Request
Across the data below, how many lines have the word "candle" in them? Respond with the number alone.

[Collection entries]
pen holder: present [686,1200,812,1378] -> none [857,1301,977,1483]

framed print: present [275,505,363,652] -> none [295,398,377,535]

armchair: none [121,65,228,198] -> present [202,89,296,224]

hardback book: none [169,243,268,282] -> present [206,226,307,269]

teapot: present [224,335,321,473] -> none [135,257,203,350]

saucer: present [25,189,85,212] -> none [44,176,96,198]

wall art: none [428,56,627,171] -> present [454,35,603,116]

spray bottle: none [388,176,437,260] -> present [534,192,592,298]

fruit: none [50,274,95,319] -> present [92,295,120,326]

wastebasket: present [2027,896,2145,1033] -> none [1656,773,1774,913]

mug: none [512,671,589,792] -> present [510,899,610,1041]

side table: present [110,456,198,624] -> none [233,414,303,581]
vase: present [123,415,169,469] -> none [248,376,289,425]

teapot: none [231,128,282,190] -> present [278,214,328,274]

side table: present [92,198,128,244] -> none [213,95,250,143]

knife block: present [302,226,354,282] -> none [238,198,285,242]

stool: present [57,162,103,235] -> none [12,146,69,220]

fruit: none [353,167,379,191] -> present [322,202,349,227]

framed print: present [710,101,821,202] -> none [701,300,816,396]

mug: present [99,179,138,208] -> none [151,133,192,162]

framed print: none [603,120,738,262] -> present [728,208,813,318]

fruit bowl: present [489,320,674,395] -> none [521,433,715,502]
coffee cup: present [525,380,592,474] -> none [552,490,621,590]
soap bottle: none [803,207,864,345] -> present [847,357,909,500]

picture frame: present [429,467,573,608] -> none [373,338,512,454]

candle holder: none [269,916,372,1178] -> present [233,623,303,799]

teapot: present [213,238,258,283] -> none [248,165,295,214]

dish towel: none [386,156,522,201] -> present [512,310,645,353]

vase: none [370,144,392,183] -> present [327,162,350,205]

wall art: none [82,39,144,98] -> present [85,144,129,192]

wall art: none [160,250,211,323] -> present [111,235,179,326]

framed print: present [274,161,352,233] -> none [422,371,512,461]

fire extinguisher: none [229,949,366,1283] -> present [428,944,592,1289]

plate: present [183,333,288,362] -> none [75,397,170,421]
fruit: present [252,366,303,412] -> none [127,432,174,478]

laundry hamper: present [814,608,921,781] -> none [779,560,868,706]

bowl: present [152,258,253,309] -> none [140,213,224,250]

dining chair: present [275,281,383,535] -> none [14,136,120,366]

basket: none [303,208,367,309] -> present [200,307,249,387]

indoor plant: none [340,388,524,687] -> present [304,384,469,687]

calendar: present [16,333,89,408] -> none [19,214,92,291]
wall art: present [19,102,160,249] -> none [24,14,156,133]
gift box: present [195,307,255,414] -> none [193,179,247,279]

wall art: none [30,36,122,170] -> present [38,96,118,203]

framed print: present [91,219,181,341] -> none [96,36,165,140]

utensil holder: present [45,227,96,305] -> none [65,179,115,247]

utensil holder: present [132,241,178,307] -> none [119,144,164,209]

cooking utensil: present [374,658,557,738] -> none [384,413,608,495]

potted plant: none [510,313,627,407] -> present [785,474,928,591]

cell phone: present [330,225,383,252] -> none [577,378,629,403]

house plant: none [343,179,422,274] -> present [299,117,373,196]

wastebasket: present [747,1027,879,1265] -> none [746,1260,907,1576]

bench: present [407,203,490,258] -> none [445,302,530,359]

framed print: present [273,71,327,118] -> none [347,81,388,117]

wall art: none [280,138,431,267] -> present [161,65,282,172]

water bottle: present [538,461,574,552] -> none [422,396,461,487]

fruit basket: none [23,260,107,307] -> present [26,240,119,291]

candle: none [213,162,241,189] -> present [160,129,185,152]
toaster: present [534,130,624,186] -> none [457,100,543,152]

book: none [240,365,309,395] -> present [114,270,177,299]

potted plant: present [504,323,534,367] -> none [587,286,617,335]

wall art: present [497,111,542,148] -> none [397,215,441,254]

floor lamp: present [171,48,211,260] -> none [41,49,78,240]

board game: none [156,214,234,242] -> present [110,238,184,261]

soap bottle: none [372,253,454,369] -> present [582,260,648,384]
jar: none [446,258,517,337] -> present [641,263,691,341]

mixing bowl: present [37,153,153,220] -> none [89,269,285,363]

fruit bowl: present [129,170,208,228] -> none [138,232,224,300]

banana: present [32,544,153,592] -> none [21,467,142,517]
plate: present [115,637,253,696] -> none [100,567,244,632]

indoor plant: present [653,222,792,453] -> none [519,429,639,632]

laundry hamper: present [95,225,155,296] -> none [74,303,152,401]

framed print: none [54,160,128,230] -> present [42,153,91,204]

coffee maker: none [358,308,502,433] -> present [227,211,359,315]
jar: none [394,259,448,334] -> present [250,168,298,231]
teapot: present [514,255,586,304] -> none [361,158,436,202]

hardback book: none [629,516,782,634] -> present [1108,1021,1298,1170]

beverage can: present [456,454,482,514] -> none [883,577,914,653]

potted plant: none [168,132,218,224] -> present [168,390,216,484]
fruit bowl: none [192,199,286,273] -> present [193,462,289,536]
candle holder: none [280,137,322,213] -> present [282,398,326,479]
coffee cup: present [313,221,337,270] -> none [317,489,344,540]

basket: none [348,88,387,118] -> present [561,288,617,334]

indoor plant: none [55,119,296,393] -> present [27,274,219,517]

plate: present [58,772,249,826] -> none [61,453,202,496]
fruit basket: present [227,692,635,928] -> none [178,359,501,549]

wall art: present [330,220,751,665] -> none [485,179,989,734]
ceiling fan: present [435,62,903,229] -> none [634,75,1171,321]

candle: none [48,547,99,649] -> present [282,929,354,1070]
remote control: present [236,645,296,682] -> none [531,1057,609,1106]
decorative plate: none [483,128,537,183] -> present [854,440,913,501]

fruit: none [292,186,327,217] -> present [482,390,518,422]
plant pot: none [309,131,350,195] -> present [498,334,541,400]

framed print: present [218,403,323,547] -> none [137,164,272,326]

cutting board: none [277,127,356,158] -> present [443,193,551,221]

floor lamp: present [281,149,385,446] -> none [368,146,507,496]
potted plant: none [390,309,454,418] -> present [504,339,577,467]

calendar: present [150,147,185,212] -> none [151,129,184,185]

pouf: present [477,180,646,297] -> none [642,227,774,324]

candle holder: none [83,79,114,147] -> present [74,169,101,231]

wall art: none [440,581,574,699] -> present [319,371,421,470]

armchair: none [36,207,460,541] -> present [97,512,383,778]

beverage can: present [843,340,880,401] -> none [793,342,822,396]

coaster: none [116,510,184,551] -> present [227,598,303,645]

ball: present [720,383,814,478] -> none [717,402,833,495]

Solution for this problem
5